If getting girl players was tough, Upendra found retaining them tougher.
Four of his players, all girls, dropped out from the programme due to “objections from home”.
Aliya too faced the problem of dropping out. The silver lining, she said, was that a girl child who had opted out of the programme because of her parents’ opposition made a comeback.
Expressing satisfaction with the response the tournament got from all stakeholders, EL founder and CEO Ravi Sonnad said the aim of the tourney was to empower girls as well as change the views boys held about their opposite sex. A lack of communication or close interaction with opposite gender often leads to misconceptions and lack of sensitisation towards each other.
“It is also a visually powerful way to demonstrate what equality and diversity mean. Thai allows us to involve parents who then change their views about what their sons and daughters are capable of.
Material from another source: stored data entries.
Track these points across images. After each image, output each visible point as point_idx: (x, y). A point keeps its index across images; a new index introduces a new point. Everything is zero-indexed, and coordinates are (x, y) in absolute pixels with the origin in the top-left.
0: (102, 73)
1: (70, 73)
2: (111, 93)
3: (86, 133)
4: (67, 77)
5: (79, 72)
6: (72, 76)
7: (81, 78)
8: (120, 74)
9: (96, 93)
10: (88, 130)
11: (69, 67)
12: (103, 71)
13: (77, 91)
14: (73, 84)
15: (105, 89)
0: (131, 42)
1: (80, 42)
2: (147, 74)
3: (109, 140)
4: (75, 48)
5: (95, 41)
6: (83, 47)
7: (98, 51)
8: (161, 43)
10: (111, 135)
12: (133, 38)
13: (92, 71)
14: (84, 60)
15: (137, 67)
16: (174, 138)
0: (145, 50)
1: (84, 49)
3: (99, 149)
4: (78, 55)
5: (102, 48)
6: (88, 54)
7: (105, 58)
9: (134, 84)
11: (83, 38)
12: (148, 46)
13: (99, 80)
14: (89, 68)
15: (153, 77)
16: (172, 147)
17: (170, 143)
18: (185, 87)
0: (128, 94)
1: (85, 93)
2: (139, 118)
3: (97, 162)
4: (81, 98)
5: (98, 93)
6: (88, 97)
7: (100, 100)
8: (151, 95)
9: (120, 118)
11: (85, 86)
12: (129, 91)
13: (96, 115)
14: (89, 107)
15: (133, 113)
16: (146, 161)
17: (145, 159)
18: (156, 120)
By ensuring equitable opportunities and creating a nurturing space where both boys and girls understand and leverage each other’s strengths and play styles, we hope to change behaviours and foster a community that encourages young people to pursue their dreams irrespective of gender,” Sonnad added.
Acknowledging that changing an age-old perception is not easy and surely cannot be achieved through one tournament, Enabling Learning claims to have developed lesson plans, coach training, and teaching methodologies that incorporate gender mainstreaming into every session.
The mixed-gender football tournament under EL-PLAY programme is part of the larger experiential learning the non-profit is trying to promote among underprivileged children through various mediums, including LEGO and music.
Both Aliya and Upendra vouch about succeeding in breaking the mindset-barriers among the children they have been coaching.
“Earlier, I could see they were feeling uncomfortable mixing with the opposite gender. But after going through our modules of mixed-gender training, they are at least not very shy about connecting with each other. I will not say, they have overcome all the hesitations. But a breakthrough has been made,” she said.
The coaching modules are developed to encourage children to challenge stereotypical perspectives and mindsets through various exercises in the sessions.
“For example, the notion that girls and boys can play equally well in every position on the field, and the idea that either of them can captain the team. Another powerful example is when the students are asked to lead a practice session or a drill, this is always done in pairs of one girl and one boy,” Sonnad explained.
Ankita, a sixth-grade student of Pune’s Ideal English Medium School, who plays as a defender, said she is now totally at ease playing with boys.
Mujahid, another sixth grader and a Ronaldo fan whose father is an electrician and mother a housewife, said he is getting full support from the parents.
“When boys and girls first joined the programme, they were not getting along as a team even in the practice sessions. During water breaks, girls used to huddle together in one group and boys in another. But gradually, things changed. Now, they hardly differentiate among them,” said Upendra.
Even teachers are noticing the change.
Talking about her experience of managing participants in the event, Sathvika, a teacher at Chennai’s Kanamapetta Government School, said, “I teach both the 6th and 8th standard batches, and the difference in their behaviour, especially in their interactions across genders, is noticeable. In the 6th standard, where students participate in mixed-gender games through the PLAY league, there’s a sense of comfort and ease. They seem more genuine and comfortable while interacting with each other, understanding the importance of gender parity while playing, or in the classroom.”